There he sat listening to six people from Iowa recount how the landscape had been ravaged over past decades. From hog lots built near homes, to the crumbling of small town life, to polluted rivers and water, the protesters relayed to Turkson their fears, ending with a dark assessment: The current farming landscape leads to an impoverished plantation-style culture. They told him “Big Ag” has won, and both small and medium farms struggle to survive against too much corporate money and power.
A visible change came over the cardinal. His once eager demeanor faded. He promised that he would begin a study with a report that would go directly to the Vatican. But Turkson reminded the protesters that behind the big corporations are human beings, and he urged that the two sides seek common ground.
“The church encourages discussion and debate,” Turkson said the following day at the WFP gathering. “Let me begin the conversation where it is possible. All people—believers and unbelievers alike—should cultivate the posture of dialogue. World Food Prize and Occupy World Food Prize are divergent views, but they both seek the elimination of world hunger and food security. I call for conversation and dialogue and where there is a difference of opinions; we need to go deep into dialogue. Let us start conversing. Let us begin this way.”
A secure future?
The challenges associated with GMOs are many: concern for human health; gene flow and environmental protection; consumers’ right to know what they are eating; monocultures versus decreasing diversity; corporate control of our food supply; and intellectual property rights pitted against the investment of the farmer’s labor, among others.
But every side can agree on one thing: Biotechnology is not going away.
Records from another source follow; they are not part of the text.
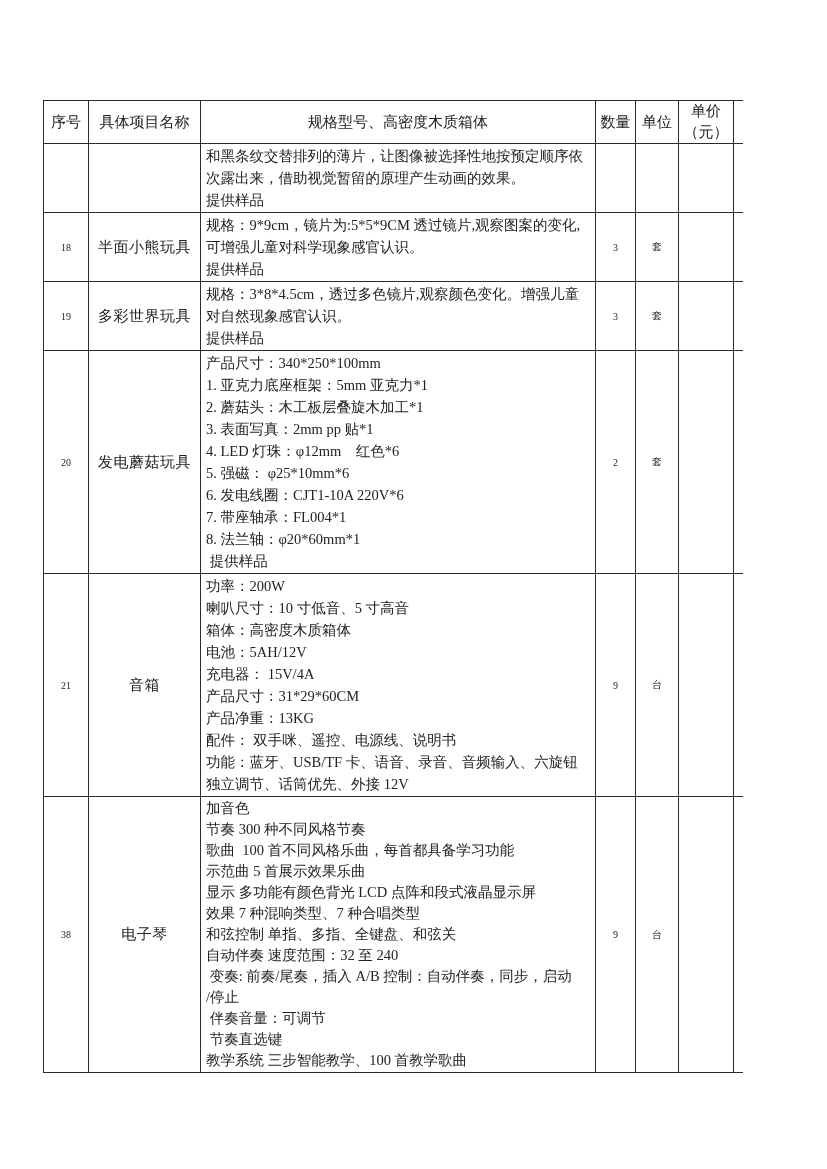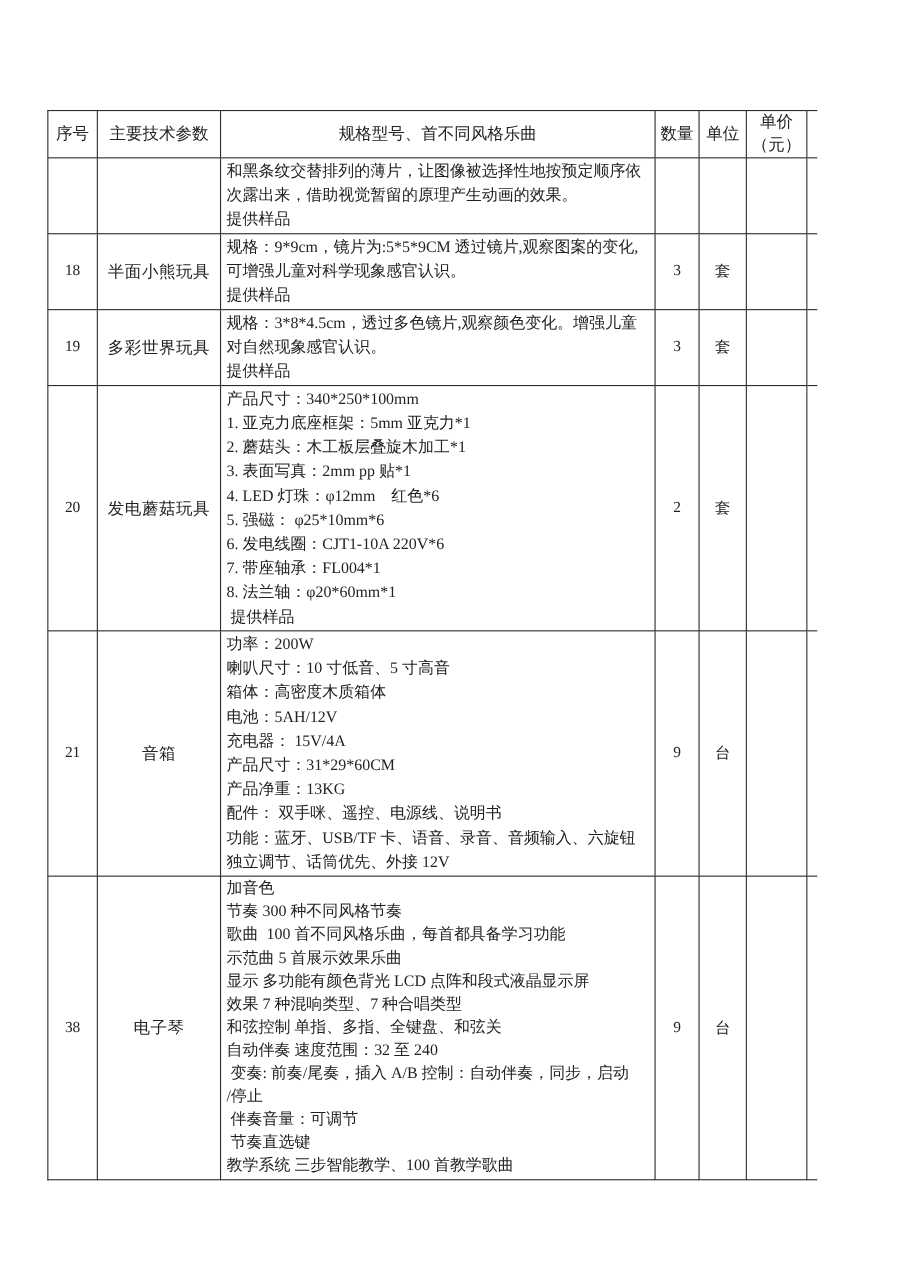--- a/index.html
+++ b/index.html
@@ -38,21 +38,21 @@
   .spec-table th {
     font-size: 15px;
     text-align: center;
     vertical-align: middle;
     white-space: pre-line;
     line-height: 21px;
   }
   td.cell-center {
     text-align: center;
     vertical-align: middle;
-    font-size: 14px;
+    font-size: 10px;
   }
   td.cell-name {
     text-align: center;
     vertical-align: middle;
     font-size: 15px;
     letter-spacing: 0.5px;
     margin-left: 7px;
   }
   td.cell-spec {
     text-align: left;
@@ -78,22 +78,22 @@
       <col style="width:112px">
       <col style="width:395px">
       <col style="width:40px">
       <col style="width:43px">
       <col style="width:55px">
       <col style="width:57px">
     </colgroup>
     <thead>
       <tr style="height:43px">
         <th>序号</th>
-        <th>主要技术参数</th>
-        <th>规格型号、首不同风格乐曲</th>
+        <th>具体项目名称</th>
+        <th>规格型号、高密度木质箱体</th>
         <th>数量</th>
         <th>单位</th>
         <th>单价
 （元）</th>
         <th>金额
 （元）</th>
       </tr>
     </thead>
     <tbody>
       <tr style="height:67px">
Even organic farmers such as Ron Rosmann concede that point, whether or not they agree that such means are necessary. “The most important issue is food security,” says Rosmann. “Biotechnology proponents keep insisting that it is absolutely needed to feed another 10 billion people by 2050. I contend it is a ploy to try to make us all feel guilty that we are ignoring the poor and the hungry.”
Rosmann argues that GMO companies are not being honest about food shortages, and he believes the church should take an active role in repudiating these claims. “There could be ample food for all peoples now and for the future if we took an integrated and honest approach to food security,” he says. “In this country alone, estimates are as high as 50 percent for food being thrown away from our homes and off grocery shelves.”
Brent Jacobson sees the future from a more practical view. “You’re always evaluating and changing your practices,” he says, noting that the farmer needs to adapt in order to survive. At a point when less than 2 percent of the population of the United States today qualifies for the title of “farmer”—a dwindling and aging population—Jacobson just hopes to one day be able to pass on his farm. “The old farmers need help with their land,” he says. “Their kids get an education, move to the city, and don’t want to farm. Eventually the farm goes up for sale and can end up as a mall.”
GMO seeds have made the farming life easier, and perhaps more attractive. “It’s not living extravagantly,” laughs Jacobson, “but I want to raise my family, live a good life, and retire one day.” Although farmers may disagree on whether biotechnology is the answer, Jacobson believes that all are committed to doing what is best—and safest—for everyone. “The last thing I ever want to do, and I believe most farmers would agree with me,” he says, “is to sell something that harms people.”
This article appeared in the May 2014 issue of U.S. Catholic (Vol. 79, No. 5, pages 18-22).